Talking about rounding errors, I have found what I think it is a bug in
the way Stata manages sometimes tied differences before ranking them for
Wilcoxon's signed ranks test.
I used this example for many years in my classes, both with hand
calculations and SPSS as statistical package (the one we had until
recently at my University).

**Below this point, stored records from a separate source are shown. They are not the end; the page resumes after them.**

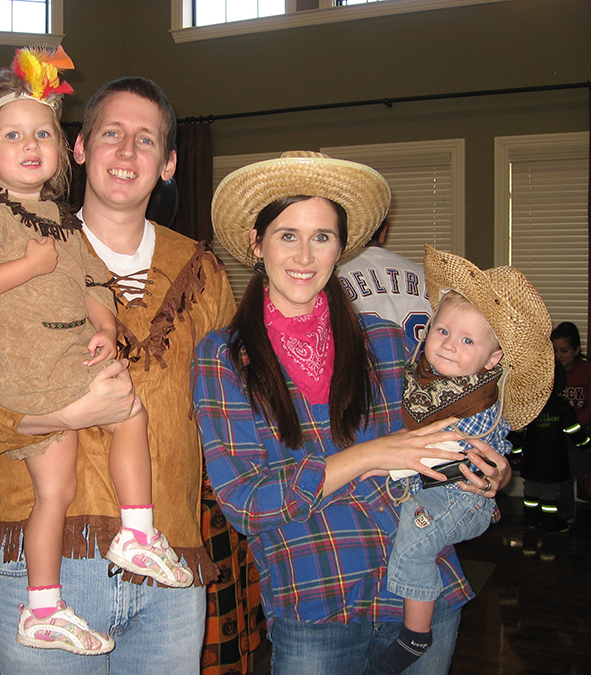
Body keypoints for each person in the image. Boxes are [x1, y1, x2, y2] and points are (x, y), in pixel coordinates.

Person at [0, 75, 237, 673]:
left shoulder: (202, 272)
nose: (127, 152)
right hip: (45, 574)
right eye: (111, 134)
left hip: (169, 567)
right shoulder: (15, 249)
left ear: (169, 163)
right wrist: (58, 417)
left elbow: (234, 399)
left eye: (146, 140)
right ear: (78, 147)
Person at [193, 151, 510, 675]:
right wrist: (368, 456)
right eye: (286, 234)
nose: (304, 254)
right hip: (318, 596)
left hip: (423, 591)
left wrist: (486, 470)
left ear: (341, 248)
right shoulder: (224, 356)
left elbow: (454, 425)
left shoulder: (386, 342)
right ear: (257, 242)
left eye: (322, 236)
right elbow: (246, 502)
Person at [378, 246, 553, 673]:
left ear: (493, 360)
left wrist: (381, 461)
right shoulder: (427, 377)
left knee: (413, 542)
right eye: (442, 332)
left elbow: (449, 452)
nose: (450, 346)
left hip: (461, 496)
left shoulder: (477, 399)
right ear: (426, 329)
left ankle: (416, 635)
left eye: (468, 340)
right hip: (440, 489)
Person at [511, 361, 591, 535]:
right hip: (554, 460)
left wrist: (516, 453)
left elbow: (517, 430)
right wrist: (586, 443)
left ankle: (530, 520)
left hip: (531, 459)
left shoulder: (529, 405)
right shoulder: (563, 407)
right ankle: (549, 523)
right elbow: (574, 430)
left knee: (531, 491)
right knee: (551, 493)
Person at [337, 220, 430, 354]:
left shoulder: (329, 277)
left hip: (360, 373)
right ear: (383, 232)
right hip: (422, 372)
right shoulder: (429, 279)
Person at [551, 321, 591, 503]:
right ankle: (588, 479)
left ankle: (564, 510)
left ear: (576, 350)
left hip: (583, 427)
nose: (558, 356)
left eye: (564, 351)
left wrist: (571, 424)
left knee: (566, 441)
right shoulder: (547, 372)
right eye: (554, 351)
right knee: (562, 443)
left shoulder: (589, 371)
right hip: (555, 427)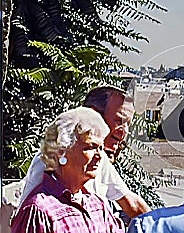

When I use Stata instead to test if the
population median is 0.6, I get different results:
. signrank cobre = 0.6
Wilcoxon signed-rank test
sign | obs sum ranks expected
-------------+---------------------------------
positive | 28 591.5 410
negative | 12 228.5 410
zero | 0 0 0
-------------+---------------------------------
all | 40 820 820
unadjusted variance 5535.00
adjustment for ties -0.75
adjustment for zeros 0.00
----------
adjusted variance 5534.25
Ho: cobre = 0.6
z = 2.440
Prob > |z| = 0.0147
SPSS (and I get the same result by hand)gives:
Ranks
N Mean Rank Sum of Ranks
Negative Ranks 28 21.00 588.00
Positive Ranks 12 19.33 232.00
Zero 0
Total 40
Test Statistics
Z -2.393
Asymp. Sig. (2-tailed) 0.017
As you can see, the rank sum (and, therefore, the Z statistic) are different
After a bit of experimenting, I have found that Stata is handling tied
differences involving opposite signs in a wrong way, but not
systematically. The last column (rank~100) has the correct ranks, while
ranked" contains the same values that Stata uses to get the positive and
negative sum of ranks. Notice the difference for cases 5/6/7, 18/19,
22/23/24, 29/30, 32/33. In all cases, the wrong ranking involves
differences with oppsotie signs, but this is not systematic (see cases
1/2, where the ties are recognized, or 11/12, 13/14...). I used "double"
in all the generated variables to avoid the known float problems.